Output as a JSON list of strings the lines of the listing from the line with "common name: Pride of madeira" to the line with "genus: Geranium", both included, one string per line and no blank lines.
** begin **
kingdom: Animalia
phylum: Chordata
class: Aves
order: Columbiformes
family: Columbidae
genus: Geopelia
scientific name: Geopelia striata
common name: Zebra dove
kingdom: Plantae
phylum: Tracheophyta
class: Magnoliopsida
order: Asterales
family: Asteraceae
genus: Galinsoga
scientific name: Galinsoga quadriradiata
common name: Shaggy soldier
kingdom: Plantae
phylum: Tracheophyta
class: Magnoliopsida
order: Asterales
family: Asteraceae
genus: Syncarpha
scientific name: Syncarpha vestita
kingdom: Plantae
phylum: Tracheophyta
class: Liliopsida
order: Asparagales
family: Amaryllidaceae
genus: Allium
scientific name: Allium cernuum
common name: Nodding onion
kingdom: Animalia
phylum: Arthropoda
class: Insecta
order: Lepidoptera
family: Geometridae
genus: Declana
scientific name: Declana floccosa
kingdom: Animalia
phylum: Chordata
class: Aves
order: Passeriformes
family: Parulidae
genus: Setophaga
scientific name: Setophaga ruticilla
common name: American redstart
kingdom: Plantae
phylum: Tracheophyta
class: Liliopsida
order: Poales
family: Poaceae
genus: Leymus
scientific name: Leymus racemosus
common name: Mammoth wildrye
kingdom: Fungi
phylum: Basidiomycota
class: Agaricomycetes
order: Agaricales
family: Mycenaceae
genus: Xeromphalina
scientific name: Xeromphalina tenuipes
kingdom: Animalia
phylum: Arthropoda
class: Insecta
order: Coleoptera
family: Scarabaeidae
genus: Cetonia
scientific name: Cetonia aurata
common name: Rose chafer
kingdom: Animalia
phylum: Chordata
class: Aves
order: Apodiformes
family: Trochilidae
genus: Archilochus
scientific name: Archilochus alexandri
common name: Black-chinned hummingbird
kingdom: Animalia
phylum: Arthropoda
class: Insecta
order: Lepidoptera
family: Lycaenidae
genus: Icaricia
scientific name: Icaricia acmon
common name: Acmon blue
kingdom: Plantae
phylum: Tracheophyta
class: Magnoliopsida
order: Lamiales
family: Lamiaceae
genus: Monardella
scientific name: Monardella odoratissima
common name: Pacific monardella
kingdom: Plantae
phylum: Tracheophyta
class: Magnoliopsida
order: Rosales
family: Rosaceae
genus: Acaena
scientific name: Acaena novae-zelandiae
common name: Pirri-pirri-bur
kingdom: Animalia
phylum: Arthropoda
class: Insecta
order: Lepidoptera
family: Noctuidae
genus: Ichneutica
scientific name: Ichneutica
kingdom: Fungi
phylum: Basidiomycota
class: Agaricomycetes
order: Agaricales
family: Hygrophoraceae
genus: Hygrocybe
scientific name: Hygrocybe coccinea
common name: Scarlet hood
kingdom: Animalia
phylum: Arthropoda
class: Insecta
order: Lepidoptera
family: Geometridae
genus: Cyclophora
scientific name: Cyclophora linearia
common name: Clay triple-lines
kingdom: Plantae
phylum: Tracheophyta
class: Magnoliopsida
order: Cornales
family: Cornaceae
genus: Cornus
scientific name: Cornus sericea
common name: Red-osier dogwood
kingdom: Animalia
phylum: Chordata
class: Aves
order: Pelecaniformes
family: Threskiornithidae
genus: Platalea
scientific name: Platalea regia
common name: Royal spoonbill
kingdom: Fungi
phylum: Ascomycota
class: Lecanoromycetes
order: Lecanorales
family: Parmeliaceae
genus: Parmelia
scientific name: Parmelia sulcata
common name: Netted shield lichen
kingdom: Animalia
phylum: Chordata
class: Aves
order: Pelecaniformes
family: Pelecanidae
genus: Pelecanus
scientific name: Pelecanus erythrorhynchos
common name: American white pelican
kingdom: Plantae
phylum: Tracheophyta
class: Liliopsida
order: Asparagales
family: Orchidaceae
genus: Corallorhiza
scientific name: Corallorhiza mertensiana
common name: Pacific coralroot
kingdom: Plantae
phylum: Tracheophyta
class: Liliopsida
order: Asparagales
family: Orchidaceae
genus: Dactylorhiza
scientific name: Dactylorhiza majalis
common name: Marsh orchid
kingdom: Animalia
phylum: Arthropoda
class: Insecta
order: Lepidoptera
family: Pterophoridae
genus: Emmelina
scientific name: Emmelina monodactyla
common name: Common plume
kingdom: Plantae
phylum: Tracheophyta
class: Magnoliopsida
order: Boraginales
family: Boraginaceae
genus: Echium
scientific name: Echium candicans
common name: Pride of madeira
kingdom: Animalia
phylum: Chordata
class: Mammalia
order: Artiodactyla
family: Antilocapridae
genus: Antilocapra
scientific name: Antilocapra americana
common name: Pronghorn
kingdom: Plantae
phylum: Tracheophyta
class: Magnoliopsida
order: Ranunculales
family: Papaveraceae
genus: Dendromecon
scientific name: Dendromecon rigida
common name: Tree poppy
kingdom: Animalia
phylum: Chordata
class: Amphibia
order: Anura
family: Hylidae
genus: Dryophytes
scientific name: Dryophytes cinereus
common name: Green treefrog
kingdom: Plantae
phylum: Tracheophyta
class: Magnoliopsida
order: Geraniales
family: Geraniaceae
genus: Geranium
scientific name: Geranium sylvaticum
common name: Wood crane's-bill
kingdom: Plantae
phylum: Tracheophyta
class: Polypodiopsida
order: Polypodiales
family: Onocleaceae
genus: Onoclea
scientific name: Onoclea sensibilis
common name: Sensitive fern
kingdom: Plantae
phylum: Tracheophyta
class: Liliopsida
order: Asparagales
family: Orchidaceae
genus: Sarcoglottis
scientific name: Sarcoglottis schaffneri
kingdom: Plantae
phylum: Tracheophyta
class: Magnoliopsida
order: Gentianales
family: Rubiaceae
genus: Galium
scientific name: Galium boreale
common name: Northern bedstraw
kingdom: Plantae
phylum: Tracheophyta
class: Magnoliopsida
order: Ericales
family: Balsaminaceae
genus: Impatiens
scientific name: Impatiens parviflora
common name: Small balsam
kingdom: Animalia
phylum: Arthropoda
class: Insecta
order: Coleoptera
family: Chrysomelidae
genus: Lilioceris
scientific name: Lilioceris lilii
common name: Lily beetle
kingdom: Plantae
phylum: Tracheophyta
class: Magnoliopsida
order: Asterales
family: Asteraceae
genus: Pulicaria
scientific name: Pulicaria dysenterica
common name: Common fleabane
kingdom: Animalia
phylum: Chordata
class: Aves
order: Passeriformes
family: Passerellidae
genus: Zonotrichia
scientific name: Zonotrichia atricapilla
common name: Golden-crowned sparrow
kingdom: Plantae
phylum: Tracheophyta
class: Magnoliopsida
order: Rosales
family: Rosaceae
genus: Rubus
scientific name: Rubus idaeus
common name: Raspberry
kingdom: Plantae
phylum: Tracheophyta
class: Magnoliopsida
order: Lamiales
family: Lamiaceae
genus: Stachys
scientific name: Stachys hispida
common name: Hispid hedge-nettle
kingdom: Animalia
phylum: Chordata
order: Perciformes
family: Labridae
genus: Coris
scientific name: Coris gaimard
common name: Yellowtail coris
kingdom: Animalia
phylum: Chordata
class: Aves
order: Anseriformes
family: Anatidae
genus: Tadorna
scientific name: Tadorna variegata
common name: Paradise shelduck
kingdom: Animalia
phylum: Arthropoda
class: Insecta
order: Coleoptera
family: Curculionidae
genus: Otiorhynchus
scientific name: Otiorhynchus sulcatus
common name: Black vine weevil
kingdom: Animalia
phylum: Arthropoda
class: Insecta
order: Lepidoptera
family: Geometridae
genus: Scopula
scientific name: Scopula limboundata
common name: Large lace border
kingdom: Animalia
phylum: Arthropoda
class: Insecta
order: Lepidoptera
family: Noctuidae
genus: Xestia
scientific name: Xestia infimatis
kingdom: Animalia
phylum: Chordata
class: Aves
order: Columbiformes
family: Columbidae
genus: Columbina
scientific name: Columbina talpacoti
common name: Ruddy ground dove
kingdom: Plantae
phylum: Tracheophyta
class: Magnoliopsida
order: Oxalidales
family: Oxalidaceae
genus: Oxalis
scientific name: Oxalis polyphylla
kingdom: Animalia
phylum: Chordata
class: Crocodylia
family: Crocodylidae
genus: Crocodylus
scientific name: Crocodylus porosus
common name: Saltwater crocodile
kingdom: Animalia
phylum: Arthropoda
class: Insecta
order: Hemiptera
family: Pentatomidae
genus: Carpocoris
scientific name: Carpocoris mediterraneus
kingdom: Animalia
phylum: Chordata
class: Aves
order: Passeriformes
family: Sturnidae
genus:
** end **
**Task answer**
[
  "common name: Pride of madeira",
  "kingdom: Animalia",
  "phylum: Chordata",
  "class: Mammalia",
  "order: Artiodactyla",
  "family: Antilocapridae",
  "genus: Antilocapra",
  "scientific name: Antilocapra americana",
  "common name: Pronghorn",
  "kingdom: Plantae",
  "phylum: Tracheophyta",
  "class: Magnoliopsida",
  "order: Ranunculales",
  "family: Papaveraceae",
  "genus: Dendromecon",
  "scientific name: Dendromecon rigida",
  "common name: Tree poppy",
  "kingdom: Animalia",
  "phylum: Chordata",
  "class: Amphibia",
  "order: Anura",
  "family: Hylidae",
  "genus: Dryophytes",
  "scientific name: Dryophytes cinereus",
  "common name: Green treefrog",
  "kingdom: Plantae",
  "phylum: Tracheophyta",
  "class: Magnoliopsida",
  "order: Geraniales",
  "family: Geraniaceae",
  "genus: Geranium"
]